PROBLEM STATEMENT >>
Bring together all lines of the material below that contain the string "down".

RECORDED INFORMATION >>
##############################

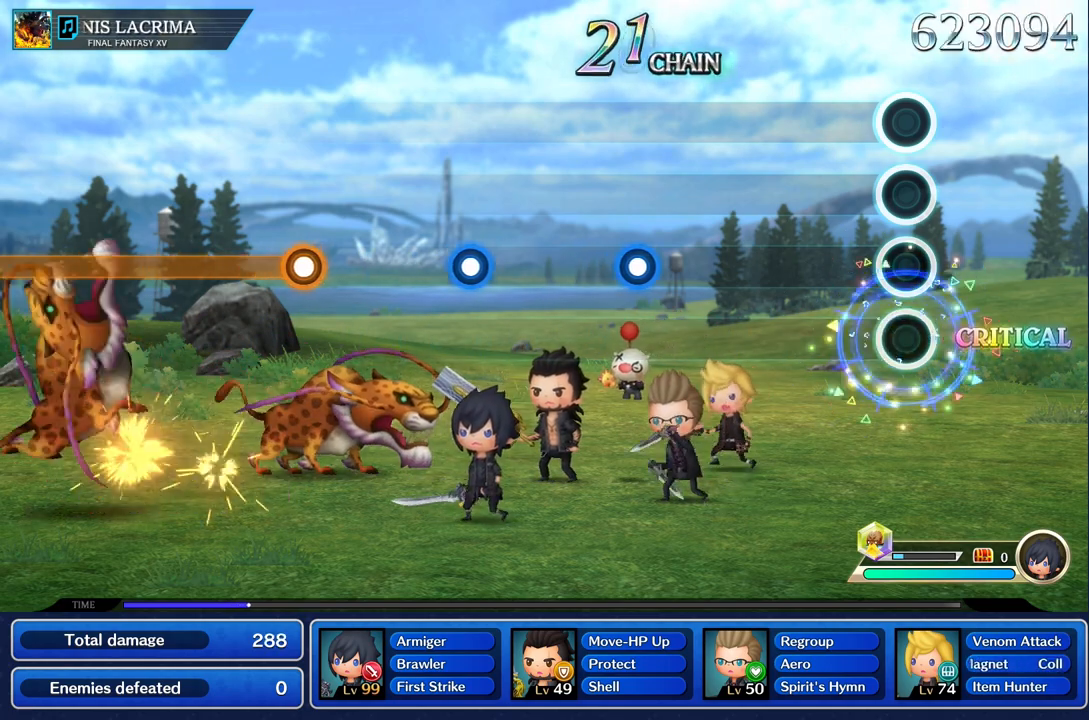
{"buttons": [], "left_stick": "center", "right_stick": "center", "events": []}
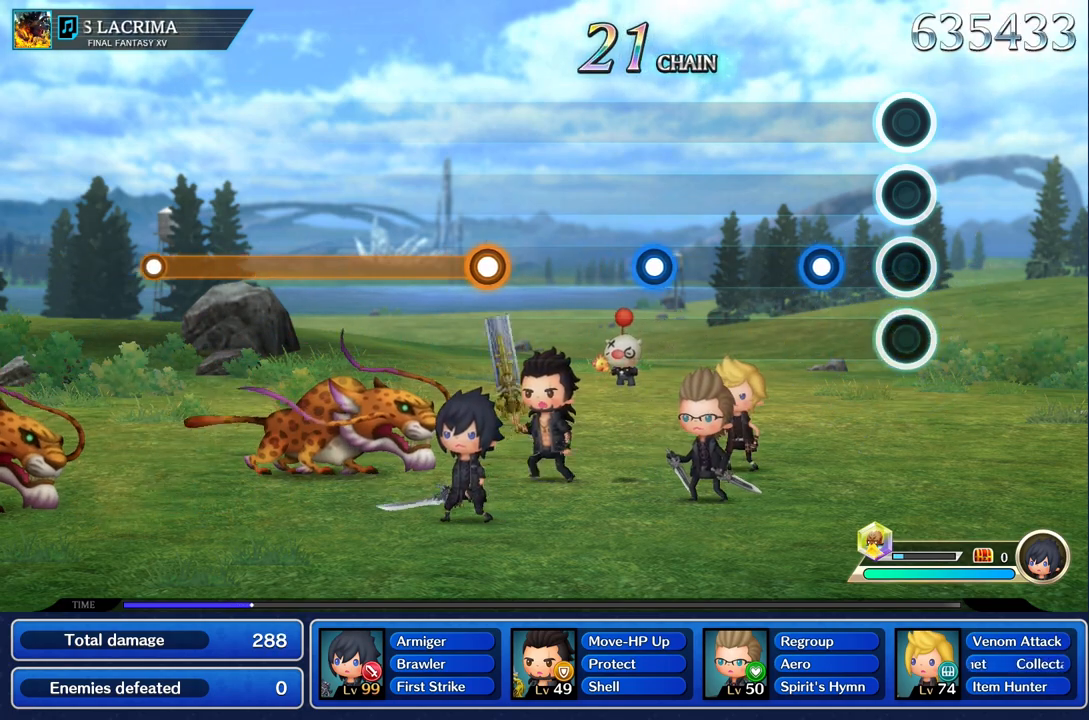
{"buttons": [], "left_stick": "center", "right_stick": "center", "events": [[283, "R1", "down"], [400, "R1", "up"]]}
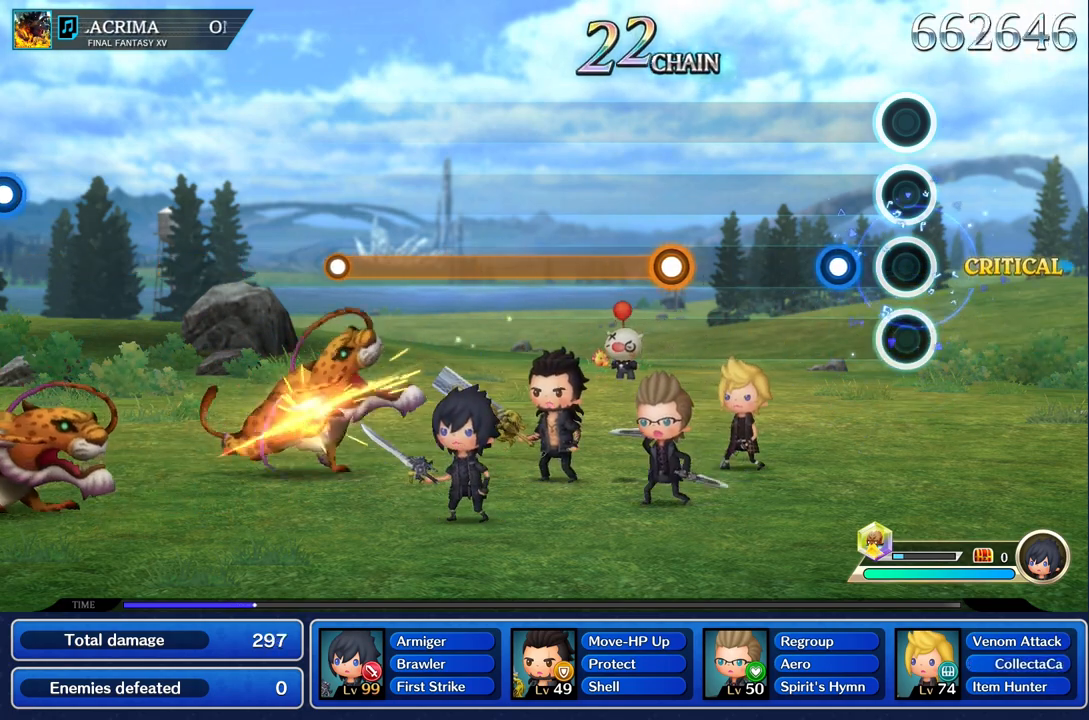
{"buttons": [], "left_stick": "center", "right_stick": "center", "events": [[217, "R1", "down"], [351, "R1", "up"]]}
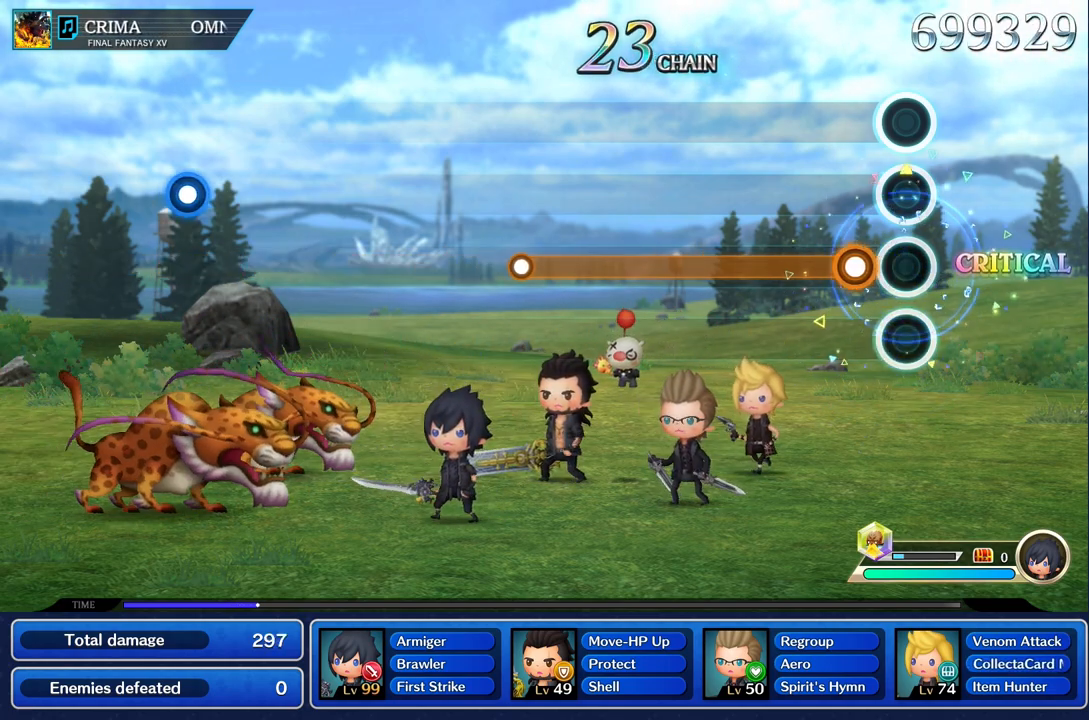
{"buttons": ["R1"], "left_stick": "center", "right_stick": "center", "events": [[133, "R1", "down"]]}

##############################

REPLY >>
{"buttons": [], "left_stick": "center", "right_stick": "center", "events": [[283, "R1", "down"], [400, "R1", "up"]]}
{"buttons": [], "left_stick": "center", "right_stick": "center", "events": [[217, "R1", "down"], [351, "R1", "up"]]}
{"buttons": ["R1"], "left_stick": "center", "right_stick": "center", "events": [[133, "R1", "down"]]}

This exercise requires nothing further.